Israël dans la danse
Cette partition diplomatique se complique encore depuis qu’Israël a reconnu la souveraineté du Maroc sur le Sahara occidental. Cette décision, qui renforce la position régionale du royaume chérifien, risque en effet de raviver les tensions entre Rabat et Madrid, notamment en raison de la responsabilité historique de l’Espagne dans la région. La position d’Israël pourrait être perçue comme une ingérence extérieure dans une question territoriale sensible.
Autre motif d’inquiétude pour l’Espagne : le Maroc a renforcé sa coopération militaire avec l’État hébreu et lui a acheté des armements. La portée de ces armes constitue, selon une certaine classe politique espagnole, une menace potentielle pour le sud de l’Espagne, en cas de conflit. À cela s’ajoute le dossier Pegasus – un logiciel grâce auquel le Maroc aurait espionné des ministres espagnols.

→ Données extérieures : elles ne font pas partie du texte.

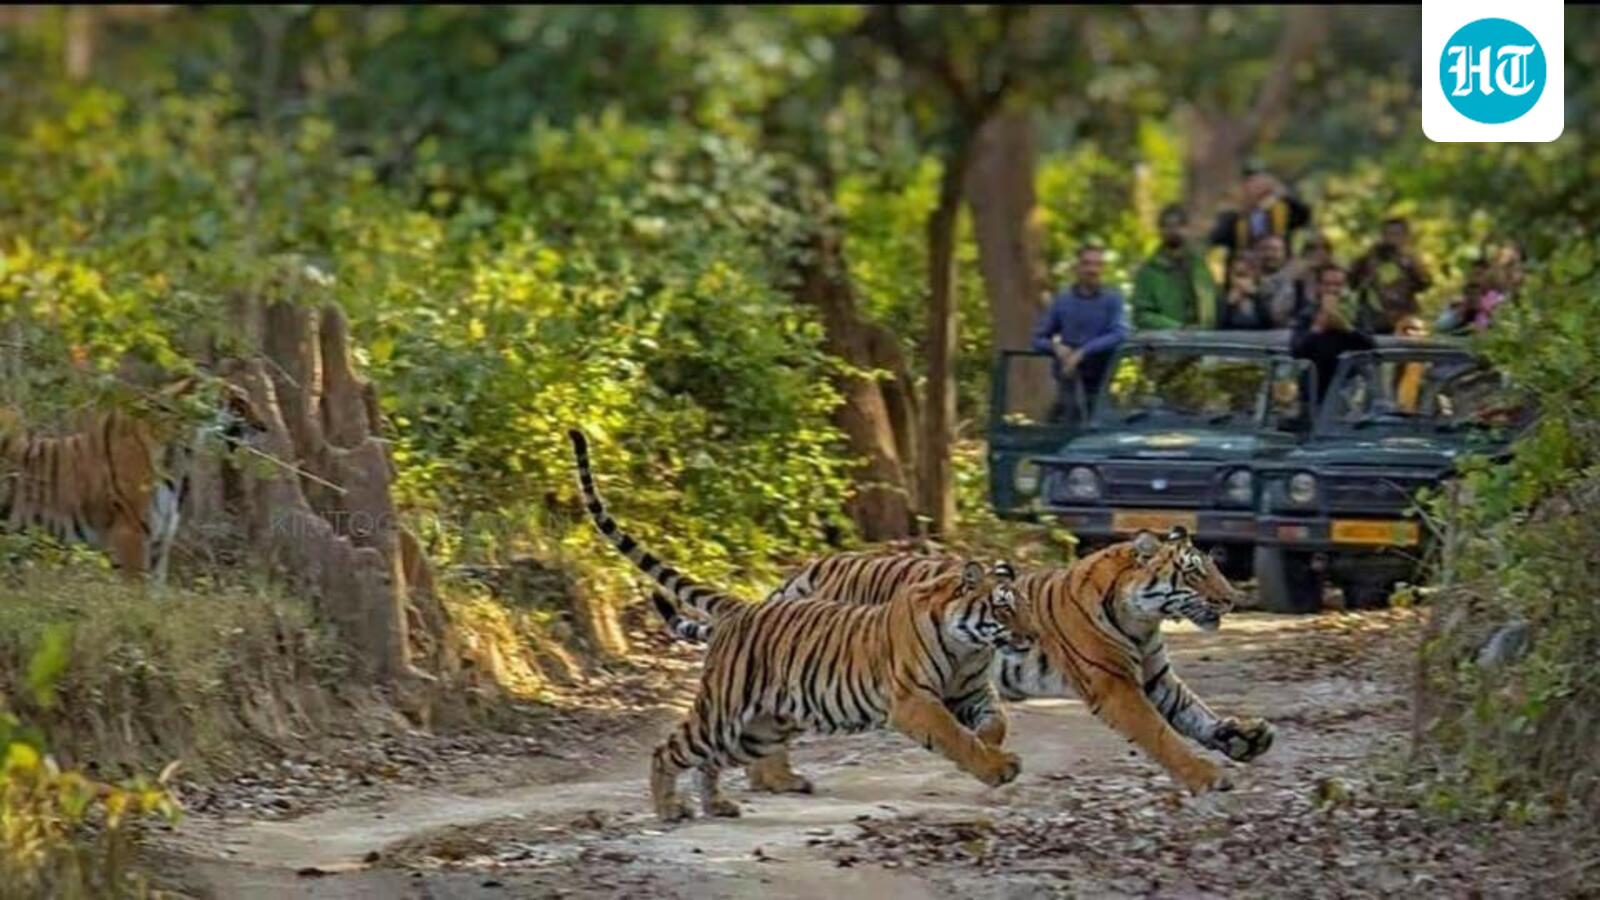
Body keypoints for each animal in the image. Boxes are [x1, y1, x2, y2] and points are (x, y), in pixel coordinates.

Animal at [568, 429, 1034, 819]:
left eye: (1025, 607)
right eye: (1004, 608)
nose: (1031, 636)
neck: (969, 646)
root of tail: (742, 608)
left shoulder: (971, 691)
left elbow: (995, 723)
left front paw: (992, 747)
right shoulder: (915, 700)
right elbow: (954, 736)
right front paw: (995, 765)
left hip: (760, 726)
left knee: (715, 761)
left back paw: (722, 803)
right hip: (722, 713)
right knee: (670, 750)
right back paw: (670, 809)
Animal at [717, 531, 1274, 795]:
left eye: (1214, 569)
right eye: (1194, 573)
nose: (1231, 601)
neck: (1141, 619)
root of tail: (815, 565)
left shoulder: (1157, 675)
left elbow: (1198, 715)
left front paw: (1244, 739)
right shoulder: (1116, 685)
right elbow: (1162, 734)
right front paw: (1207, 776)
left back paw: (770, 781)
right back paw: (776, 780)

L’absence de coopération d’Israël dans cette affaire a été perçue par l’Espagne comme un manque de respect pour sa souveraineté.
Dans ce contexte délicat, l’Espagne ne peut faire fi du soutien résolu qu’elle a apporté au plan d’autonomie présenté par le Maroc pour résoudre le conflit du Sahara occidental. Ce choix politique témoigne de l’engagement de Madrid à renforcer ses liens avec son voisin méridional. Il révèle aussi une convergence d’intérêts entre les deux nations, désireuses de parvenir à une résolution pacifique et durable de ce conflit.
Mais, comme dans tout ballet politique, les pas doivent être ajustés avec précision. L’avenir des relations bilatérales dépendra du sens de l’équilibre et de la maîtrise des gestes des deux partenaires. Le résultat des élections espagnoles rappelle à quel point la stabilité politique de l’Espagne est cruciale pour la poursuite d’une collaboration fructueuse entre Madrid et Rabat. Ces enjeux, étroitement liés aux dynamiques régionales et internationales, sont trop graves pour que l’on se permette le moindre faux-pas.
Suspense palpitant
La reconnaissance par Israël de la souveraineté marocaine sur le Sahara occidental ajoute une touche d’harmonie à ce tableau mais, peut, aussi, générer une nouvelle dissonance. Les relations maroco-espagnoles sont en effet à un tournant critique. Le Maroc doit donc agir avec circonspection s’il veut tout à la fois affirmer son ambition régionale et préserver des relations privilégiées avec Madrid, essentielles à la prospérité de la région.
Bien que les relations entre l’Espagne et le Maroc soient de nature bilatérale, la question du Sahara occidental, sujet complexe et délicat, a des implications régionales et internationales plus larges. En cas de litige, l’Union européenne (UE), en tant qu’institution supranationale, pourrait jouer les chefs d’orchestre. Autrement dit, tenir le rôle clé de médiateur en facilitant le dialogue entre le Maroc et l’Espagne. En tant que force européenne unificatrice, l’UE a la capacité de diriger ces négociations délicates et de faciliter la signature d’accords visant à assurer la stabilité régionale et à consolider le partenariat, vital, entre le Maroc et l’Espagne.
Les élections espagnoles de juillet 2023 et la reconnaissance éclatante du Sahara occidental débouchent sur un suspense palpitant, où l’équilibre des relations maroco-espagnoles paraît précaire. L’Espagne et le Maroc doivent s’accorder, conscients que leur pas de deux sera déterminant pour l’avenir de leur partenariat comme pour la stabilité de la région. Ainsi, leur candidature commune pour l’organisation de la Coupe du monde 2030 leur offre-t-elle une occasion exceptionnelle de renforcer leur coopération. Cet événement sportif majeur pourrait servir de catalyseur à un dialogue constructif, à la recherche de solutions mutuellement avantageuses et à la consolidation de leur partenariat. La route est escarpée et longue, mais les bénéfices à en tirer sont immenses.